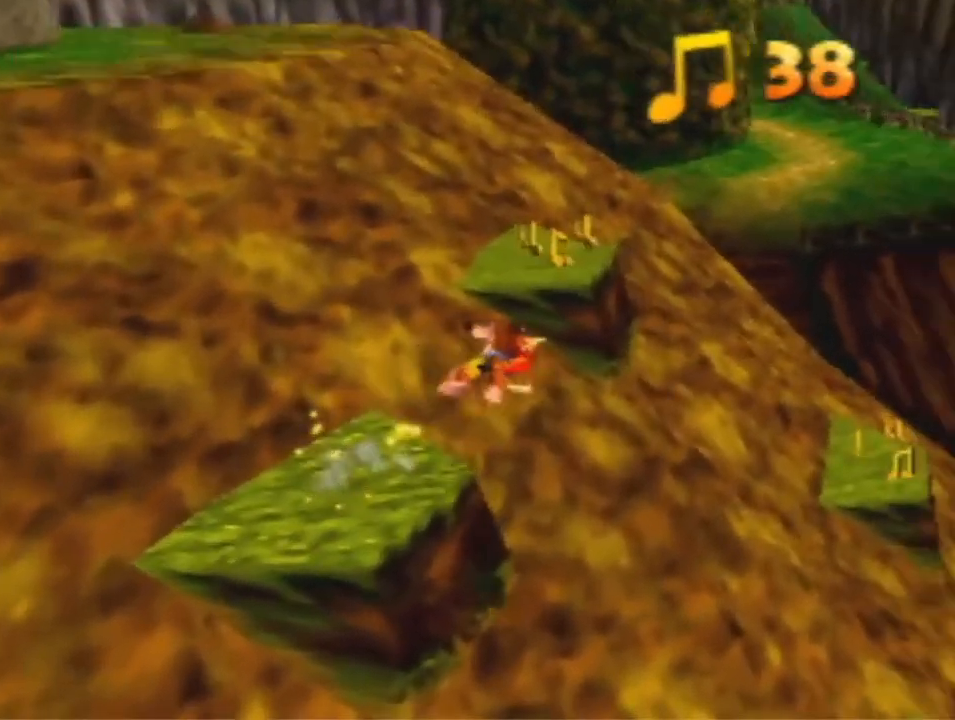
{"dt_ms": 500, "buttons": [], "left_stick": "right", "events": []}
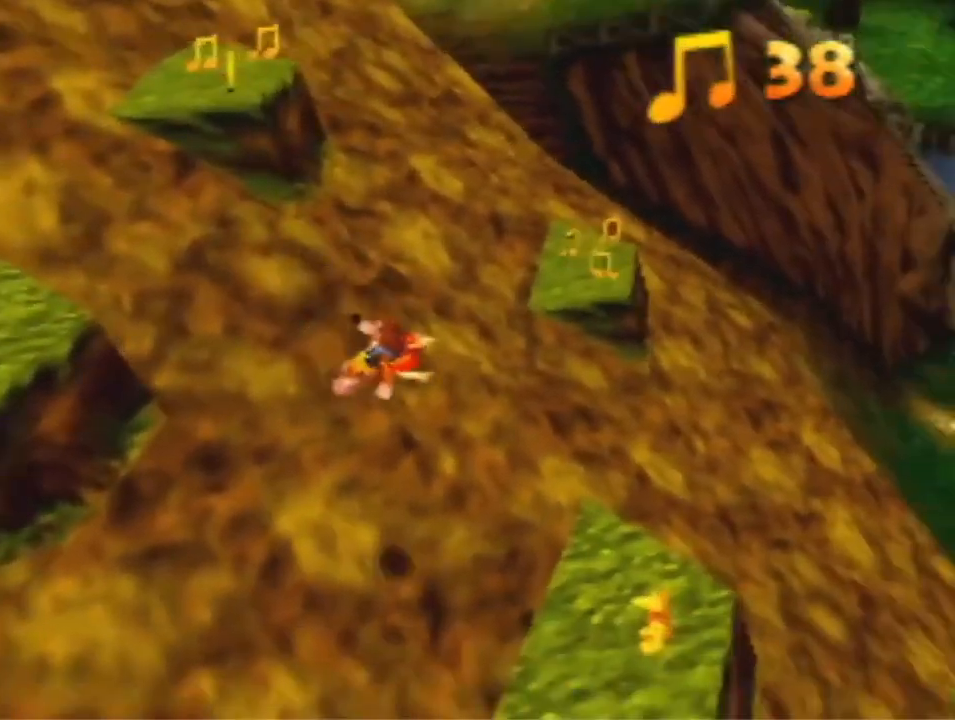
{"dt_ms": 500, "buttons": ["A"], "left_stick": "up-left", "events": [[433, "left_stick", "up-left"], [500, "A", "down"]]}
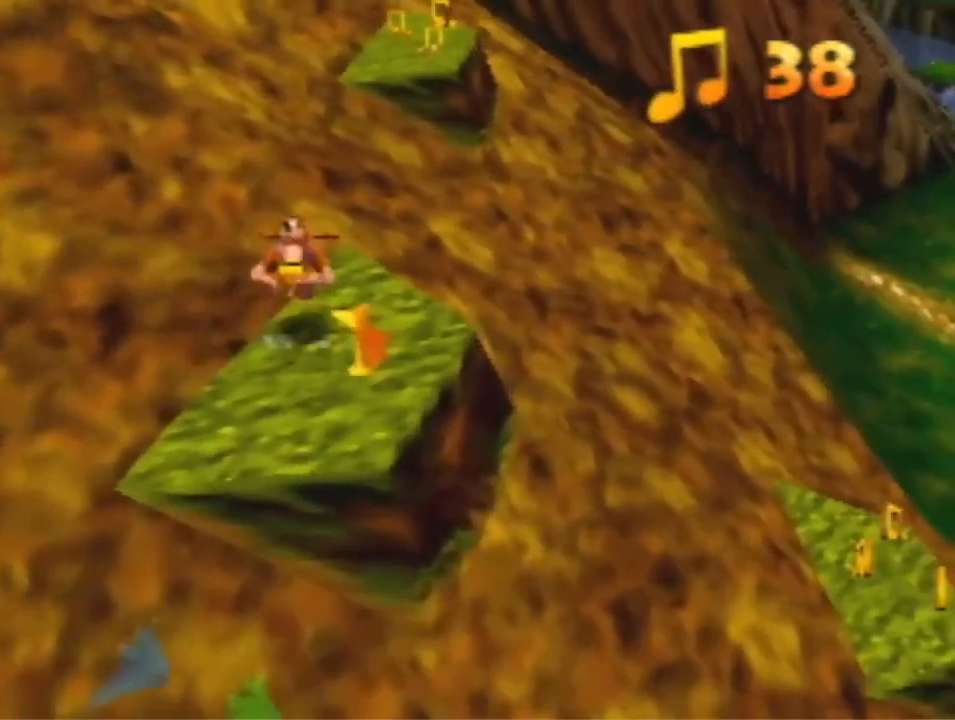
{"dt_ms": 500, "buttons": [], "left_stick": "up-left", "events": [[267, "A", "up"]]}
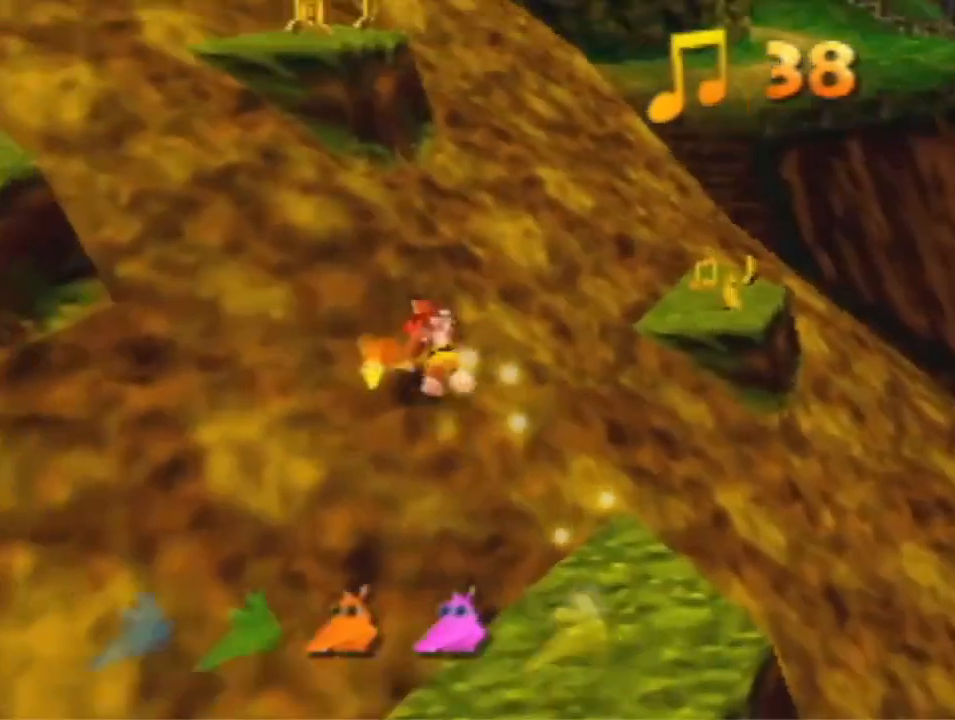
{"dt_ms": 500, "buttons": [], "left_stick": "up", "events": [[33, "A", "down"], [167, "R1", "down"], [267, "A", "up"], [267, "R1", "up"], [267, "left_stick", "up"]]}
--
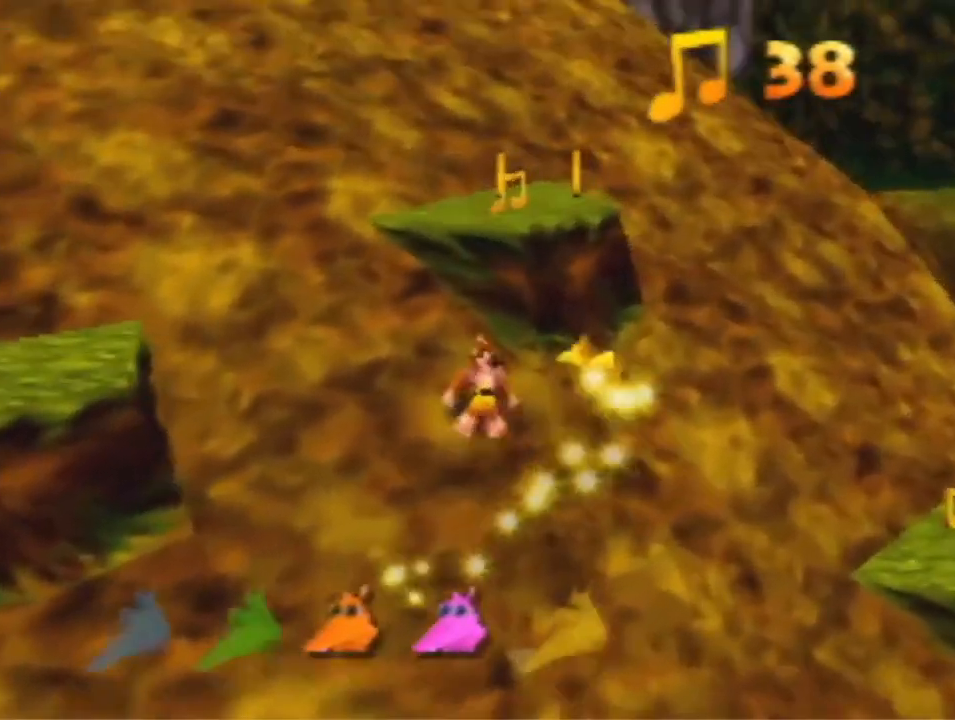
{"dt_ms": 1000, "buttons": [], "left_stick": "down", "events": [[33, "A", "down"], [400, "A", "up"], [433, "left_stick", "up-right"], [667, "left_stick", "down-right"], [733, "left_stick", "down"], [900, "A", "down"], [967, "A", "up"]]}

**Exercise description:** Across the material, count every line that holds "right" and state only how many there are.

**The answer:** 2